* **Your assignment**
Word for word, restate the lines from the start of the data down to the line with "(fp_line (start -1.33 7.11)", both included.
Data for this task section start
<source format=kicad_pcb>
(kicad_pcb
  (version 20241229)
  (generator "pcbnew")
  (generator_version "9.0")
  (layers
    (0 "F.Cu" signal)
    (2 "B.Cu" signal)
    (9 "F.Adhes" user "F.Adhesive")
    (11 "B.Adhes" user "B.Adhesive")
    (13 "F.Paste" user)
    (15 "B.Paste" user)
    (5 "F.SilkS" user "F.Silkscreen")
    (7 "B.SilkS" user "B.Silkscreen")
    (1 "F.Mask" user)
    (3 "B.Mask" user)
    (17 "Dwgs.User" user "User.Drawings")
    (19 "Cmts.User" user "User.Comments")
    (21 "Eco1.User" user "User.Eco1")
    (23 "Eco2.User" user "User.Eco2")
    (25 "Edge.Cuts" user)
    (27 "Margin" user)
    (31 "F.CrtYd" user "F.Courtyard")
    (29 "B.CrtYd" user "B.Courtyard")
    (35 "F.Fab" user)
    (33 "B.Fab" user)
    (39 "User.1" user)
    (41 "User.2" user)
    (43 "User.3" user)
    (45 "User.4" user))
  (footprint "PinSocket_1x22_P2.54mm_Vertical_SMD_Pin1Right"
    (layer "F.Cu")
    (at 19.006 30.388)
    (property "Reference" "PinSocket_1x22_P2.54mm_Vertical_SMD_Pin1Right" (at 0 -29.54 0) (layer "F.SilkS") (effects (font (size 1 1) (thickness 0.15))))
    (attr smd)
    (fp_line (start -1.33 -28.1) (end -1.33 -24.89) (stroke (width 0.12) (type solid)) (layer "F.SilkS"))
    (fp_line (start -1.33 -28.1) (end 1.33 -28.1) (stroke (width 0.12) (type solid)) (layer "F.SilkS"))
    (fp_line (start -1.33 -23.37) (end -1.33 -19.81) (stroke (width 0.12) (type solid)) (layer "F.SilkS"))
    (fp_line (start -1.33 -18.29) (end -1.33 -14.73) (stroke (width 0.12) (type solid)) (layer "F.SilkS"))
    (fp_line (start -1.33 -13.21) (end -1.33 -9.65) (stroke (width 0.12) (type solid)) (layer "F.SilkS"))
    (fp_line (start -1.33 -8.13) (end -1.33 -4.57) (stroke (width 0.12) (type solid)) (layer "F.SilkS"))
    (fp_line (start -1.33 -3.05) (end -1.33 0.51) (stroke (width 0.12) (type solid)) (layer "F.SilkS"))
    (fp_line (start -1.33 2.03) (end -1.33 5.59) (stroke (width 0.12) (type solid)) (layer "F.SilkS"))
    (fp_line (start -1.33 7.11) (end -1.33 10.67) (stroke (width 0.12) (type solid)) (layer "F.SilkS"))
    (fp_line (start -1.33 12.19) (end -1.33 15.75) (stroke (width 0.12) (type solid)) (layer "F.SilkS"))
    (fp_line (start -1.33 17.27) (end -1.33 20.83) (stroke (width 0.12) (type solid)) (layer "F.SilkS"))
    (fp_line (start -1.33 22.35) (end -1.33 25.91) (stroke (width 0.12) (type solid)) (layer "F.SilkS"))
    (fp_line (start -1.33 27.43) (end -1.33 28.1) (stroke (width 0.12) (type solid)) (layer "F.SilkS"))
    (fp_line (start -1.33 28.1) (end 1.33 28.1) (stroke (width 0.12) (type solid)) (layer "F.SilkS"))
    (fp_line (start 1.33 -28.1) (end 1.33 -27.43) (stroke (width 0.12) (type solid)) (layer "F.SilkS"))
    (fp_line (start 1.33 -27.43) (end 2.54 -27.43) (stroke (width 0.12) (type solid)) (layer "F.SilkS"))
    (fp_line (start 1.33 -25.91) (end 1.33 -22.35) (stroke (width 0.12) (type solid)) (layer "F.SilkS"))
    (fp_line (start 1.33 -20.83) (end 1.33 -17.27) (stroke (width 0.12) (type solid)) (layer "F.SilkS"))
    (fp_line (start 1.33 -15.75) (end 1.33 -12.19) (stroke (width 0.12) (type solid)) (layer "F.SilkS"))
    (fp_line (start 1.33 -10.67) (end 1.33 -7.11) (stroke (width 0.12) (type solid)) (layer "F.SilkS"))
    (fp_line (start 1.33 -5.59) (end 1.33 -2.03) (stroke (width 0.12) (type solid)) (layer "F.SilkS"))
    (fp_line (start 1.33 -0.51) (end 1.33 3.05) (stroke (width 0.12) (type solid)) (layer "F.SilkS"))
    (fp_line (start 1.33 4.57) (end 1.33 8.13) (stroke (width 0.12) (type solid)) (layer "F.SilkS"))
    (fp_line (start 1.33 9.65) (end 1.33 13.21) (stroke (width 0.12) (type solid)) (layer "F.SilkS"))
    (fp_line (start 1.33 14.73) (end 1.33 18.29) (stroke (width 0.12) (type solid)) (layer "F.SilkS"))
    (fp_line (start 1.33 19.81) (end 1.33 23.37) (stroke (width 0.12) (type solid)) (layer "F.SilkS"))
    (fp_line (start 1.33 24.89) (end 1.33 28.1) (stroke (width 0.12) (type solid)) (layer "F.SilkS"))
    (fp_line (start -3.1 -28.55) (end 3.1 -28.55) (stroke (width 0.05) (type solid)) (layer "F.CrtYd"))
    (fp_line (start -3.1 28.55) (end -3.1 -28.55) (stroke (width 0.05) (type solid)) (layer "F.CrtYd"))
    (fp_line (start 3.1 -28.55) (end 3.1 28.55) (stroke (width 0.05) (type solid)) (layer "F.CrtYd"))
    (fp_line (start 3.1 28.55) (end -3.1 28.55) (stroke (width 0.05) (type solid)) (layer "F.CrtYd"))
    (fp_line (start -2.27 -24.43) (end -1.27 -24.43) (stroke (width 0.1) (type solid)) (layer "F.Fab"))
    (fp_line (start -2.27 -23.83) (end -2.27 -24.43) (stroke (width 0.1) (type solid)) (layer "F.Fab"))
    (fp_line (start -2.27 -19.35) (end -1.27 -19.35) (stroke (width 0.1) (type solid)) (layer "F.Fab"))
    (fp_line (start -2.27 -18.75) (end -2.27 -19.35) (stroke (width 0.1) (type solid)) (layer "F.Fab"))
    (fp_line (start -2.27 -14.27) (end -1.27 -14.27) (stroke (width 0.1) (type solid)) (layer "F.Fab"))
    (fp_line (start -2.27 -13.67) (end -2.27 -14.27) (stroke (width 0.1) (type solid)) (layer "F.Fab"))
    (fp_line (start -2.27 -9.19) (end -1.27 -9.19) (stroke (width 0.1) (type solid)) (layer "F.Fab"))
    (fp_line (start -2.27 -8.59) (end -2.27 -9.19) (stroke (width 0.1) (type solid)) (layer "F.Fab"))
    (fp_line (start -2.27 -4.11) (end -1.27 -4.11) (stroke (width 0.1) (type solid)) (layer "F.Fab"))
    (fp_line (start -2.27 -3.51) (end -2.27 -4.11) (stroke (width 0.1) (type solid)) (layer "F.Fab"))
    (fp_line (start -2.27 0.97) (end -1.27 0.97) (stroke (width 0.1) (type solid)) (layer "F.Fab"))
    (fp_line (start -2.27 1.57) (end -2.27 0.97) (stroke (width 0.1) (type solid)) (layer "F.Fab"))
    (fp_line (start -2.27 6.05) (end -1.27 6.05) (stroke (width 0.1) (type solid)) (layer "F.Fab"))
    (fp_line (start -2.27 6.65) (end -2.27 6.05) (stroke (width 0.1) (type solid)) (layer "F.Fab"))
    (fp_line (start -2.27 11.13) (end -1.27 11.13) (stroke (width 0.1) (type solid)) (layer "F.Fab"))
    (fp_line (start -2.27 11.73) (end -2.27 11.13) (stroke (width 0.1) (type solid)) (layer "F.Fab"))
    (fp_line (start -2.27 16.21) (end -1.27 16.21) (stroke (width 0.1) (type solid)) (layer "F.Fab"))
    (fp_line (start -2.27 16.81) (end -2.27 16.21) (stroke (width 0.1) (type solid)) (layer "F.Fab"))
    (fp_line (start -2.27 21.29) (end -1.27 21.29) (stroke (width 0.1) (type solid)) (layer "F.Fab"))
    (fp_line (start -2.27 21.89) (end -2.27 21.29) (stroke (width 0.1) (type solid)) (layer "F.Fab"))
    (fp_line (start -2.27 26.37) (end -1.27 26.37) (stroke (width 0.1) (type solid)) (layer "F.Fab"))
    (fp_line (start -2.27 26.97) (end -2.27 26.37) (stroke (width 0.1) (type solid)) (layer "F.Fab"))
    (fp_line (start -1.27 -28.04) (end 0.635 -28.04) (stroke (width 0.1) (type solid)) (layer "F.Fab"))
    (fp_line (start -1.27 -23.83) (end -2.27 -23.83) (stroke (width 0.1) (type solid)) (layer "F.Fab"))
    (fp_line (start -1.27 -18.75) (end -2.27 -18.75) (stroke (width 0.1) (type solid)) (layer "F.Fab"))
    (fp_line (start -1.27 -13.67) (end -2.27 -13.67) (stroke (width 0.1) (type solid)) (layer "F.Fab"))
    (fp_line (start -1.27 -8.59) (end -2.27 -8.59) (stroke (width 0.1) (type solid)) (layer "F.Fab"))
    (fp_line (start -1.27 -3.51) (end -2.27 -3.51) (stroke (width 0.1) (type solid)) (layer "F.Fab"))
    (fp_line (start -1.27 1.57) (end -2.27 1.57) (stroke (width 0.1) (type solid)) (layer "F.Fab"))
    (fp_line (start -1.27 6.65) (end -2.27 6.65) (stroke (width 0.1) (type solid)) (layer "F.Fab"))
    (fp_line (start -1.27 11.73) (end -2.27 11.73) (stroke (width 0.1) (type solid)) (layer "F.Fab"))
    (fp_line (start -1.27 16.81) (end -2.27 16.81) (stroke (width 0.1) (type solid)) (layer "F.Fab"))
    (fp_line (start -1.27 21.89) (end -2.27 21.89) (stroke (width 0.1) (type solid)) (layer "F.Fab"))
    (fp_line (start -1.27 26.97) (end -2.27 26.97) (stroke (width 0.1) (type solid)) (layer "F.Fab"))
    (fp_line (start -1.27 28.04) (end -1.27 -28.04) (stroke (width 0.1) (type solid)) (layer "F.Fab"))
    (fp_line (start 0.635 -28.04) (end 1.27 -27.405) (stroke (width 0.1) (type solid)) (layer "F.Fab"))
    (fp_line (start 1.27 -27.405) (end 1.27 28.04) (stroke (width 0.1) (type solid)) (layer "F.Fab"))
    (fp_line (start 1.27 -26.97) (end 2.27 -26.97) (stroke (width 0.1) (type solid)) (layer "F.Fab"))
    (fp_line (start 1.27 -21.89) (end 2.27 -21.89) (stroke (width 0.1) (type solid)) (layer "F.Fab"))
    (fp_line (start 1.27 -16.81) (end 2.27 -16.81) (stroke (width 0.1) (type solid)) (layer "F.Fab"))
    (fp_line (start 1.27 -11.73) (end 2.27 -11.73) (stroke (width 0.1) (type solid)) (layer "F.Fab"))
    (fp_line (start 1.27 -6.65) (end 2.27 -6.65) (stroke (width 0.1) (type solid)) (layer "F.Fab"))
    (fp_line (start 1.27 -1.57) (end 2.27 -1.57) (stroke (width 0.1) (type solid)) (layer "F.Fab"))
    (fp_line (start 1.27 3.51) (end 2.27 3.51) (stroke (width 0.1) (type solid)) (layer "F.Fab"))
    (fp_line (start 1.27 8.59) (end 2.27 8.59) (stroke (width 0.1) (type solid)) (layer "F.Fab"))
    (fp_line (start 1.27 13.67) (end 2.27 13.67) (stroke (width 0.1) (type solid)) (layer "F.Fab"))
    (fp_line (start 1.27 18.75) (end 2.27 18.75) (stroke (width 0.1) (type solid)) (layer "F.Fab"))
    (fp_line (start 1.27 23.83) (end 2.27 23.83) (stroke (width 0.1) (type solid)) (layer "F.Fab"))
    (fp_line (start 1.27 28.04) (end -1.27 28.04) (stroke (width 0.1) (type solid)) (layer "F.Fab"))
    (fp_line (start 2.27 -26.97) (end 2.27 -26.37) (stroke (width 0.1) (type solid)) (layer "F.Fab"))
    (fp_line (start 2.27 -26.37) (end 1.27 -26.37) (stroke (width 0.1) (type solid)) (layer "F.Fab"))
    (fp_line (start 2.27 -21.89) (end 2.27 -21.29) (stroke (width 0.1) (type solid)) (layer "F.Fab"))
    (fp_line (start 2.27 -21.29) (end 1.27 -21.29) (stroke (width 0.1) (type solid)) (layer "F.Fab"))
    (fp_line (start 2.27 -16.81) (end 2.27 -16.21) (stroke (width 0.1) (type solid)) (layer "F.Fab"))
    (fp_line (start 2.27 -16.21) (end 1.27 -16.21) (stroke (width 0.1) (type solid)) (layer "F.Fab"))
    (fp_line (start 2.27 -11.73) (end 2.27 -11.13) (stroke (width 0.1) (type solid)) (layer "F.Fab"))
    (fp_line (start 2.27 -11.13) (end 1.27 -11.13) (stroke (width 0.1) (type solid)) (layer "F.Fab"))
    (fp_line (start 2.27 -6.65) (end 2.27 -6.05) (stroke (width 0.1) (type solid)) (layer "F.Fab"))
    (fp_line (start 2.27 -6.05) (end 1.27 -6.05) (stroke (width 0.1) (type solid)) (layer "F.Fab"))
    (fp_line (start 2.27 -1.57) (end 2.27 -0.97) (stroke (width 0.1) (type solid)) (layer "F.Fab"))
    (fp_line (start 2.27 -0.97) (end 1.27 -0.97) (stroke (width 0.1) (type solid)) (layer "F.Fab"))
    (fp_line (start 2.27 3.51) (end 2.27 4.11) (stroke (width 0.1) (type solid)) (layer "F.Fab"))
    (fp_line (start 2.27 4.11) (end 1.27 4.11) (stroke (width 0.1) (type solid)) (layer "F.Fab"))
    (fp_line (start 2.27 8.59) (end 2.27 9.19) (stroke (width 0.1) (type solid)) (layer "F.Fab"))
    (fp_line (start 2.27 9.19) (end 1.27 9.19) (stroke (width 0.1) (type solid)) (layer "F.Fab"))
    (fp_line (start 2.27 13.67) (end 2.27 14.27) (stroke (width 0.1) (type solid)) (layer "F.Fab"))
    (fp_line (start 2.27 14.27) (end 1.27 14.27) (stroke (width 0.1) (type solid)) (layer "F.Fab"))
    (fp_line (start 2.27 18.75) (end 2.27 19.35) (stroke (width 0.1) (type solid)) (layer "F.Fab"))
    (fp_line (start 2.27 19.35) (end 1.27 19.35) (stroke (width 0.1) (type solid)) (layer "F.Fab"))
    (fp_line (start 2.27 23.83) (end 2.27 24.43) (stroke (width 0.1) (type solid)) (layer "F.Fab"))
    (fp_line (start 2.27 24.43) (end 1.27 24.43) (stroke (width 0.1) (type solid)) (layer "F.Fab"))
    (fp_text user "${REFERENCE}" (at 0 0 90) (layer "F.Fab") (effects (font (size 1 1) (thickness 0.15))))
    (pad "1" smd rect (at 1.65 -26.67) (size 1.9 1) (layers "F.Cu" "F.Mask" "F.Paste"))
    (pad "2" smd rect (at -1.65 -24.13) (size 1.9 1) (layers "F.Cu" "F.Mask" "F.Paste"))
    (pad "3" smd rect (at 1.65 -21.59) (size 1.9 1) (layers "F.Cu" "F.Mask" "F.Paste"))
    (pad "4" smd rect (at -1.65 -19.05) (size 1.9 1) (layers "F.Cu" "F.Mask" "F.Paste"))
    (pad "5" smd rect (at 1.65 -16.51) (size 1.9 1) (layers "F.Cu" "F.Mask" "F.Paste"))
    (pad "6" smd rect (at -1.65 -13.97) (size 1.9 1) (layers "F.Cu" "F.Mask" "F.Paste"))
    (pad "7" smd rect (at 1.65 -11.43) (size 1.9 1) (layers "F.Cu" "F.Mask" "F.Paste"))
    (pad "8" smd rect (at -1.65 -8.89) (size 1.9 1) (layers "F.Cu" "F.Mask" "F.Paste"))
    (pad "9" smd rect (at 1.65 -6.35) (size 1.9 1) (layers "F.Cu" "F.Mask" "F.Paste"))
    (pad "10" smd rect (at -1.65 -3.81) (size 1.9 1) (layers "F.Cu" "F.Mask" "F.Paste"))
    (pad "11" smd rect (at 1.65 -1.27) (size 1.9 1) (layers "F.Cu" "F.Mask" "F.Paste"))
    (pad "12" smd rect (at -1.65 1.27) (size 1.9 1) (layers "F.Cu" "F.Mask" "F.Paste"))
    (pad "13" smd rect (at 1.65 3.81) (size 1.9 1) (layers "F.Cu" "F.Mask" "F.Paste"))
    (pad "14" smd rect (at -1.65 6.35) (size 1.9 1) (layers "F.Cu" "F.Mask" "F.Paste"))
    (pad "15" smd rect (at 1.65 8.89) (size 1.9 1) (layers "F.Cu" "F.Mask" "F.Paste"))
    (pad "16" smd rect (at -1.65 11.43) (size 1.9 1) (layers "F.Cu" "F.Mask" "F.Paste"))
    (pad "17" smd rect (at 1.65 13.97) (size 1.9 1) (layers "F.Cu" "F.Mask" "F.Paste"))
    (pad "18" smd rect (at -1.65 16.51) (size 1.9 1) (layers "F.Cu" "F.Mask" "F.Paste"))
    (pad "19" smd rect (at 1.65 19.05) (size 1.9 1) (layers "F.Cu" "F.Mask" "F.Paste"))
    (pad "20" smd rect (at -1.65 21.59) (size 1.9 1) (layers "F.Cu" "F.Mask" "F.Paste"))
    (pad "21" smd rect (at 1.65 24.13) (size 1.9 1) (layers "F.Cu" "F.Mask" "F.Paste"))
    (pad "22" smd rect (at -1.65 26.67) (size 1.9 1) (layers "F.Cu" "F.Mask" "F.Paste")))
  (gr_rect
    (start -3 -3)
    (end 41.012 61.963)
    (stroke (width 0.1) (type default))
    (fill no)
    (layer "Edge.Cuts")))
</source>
Data for this task section end
* **Finished exercise**
<source format=kicad_pcb>
(kicad_pcb
  (version 20241229)
  (generator "pcbnew")
  (generator_version "9.0")
  (layers
    (0 "F.Cu" signal)
    (2 "B.Cu" signal)
    (9 "F.Adhes" user "F.Adhesive")
    (11 "B.Adhes" user "B.Adhesive")
    (13 "F.Paste" user)
    (15 "B.Paste" user)
    (5 "F.SilkS" user "F.Silkscreen")
    (7 "B.SilkS" user "B.Silkscreen")
    (1 "F.Mask" user)
    (3 "B.Mask" user)
    (17 "Dwgs.User" user "User.Drawings")
    (19 "Cmts.User" user "User.Comments")
    (21 "Eco1.User" user "User.Eco1")
    (23 "Eco2.User" user "User.Eco2")
    (25 "Edge.Cuts" user)
    (27 "Margin" user)
    (31 "F.CrtYd" user "F.Courtyard")
    (29 "B.CrtYd" user "B.Courtyard")
    (35 "F.Fab" user)
    (33 "B.Fab" user)
    (39 "User.1" user)
    (41 "User.2" user)
    (43 "User.3" user)
    (45 "User.4" user))
  (footprint "PinSocket_1x22_P2.54mm_Vertical_SMD_Pin1Right"
    (layer "F.Cu")
    (at 19.006 30.388)
    (property "Reference" "PinSocket_1x22_P2.54mm_Vertical_SMD_Pin1Right" (at 0 -29.54 0) (layer "F.SilkS") (effects (font (size 1 1) (thickness 0.15))))
    (attr smd)
    (fp_line (start -1.33 -28.1) (end -1.33 -24.89) (stroke (width 0.12) (type solid)) (layer "F.SilkS"))
    (fp_line (start -1.33 -28.1) (end 1.33 -28.1) (stroke (width 0.12) (type solid)) (layer "F.SilkS"))
    (fp_line (start -1.33 -23.37) (end -1.33 -19.81) (stroke (width 0.12) (type solid)) (layer "F.SilkS"))
    (fp_line (start -1.33 -18.29) (end -1.33 -14.73) (stroke (width 0.12) (type solid)) (layer "F.SilkS"))
    (fp_line (start -1.33 -13.21) (end -1.33 -9.65) (stroke (width 0.12) (type solid)) (layer "F.SilkS"))
    (fp_line (start -1.33 -8.13) (end -1.33 -4.57) (stroke (width 0.12) (type solid)) (layer "F.SilkS"))
    (fp_line (start -1.33 -3.05) (end -1.33 0.51) (stroke (width 0.12) (type solid)) (layer "F.SilkS"))
    (fp_line (start -1.33 2.03) (end -1.33 5.59) (stroke (width 0.12) (type solid)) (layer "F.SilkS"))
    (fp_line (start -1.33 7.11) (end -1.33 10.67) (stroke (width 0.12) (type solid)) (layer "F.SilkS"))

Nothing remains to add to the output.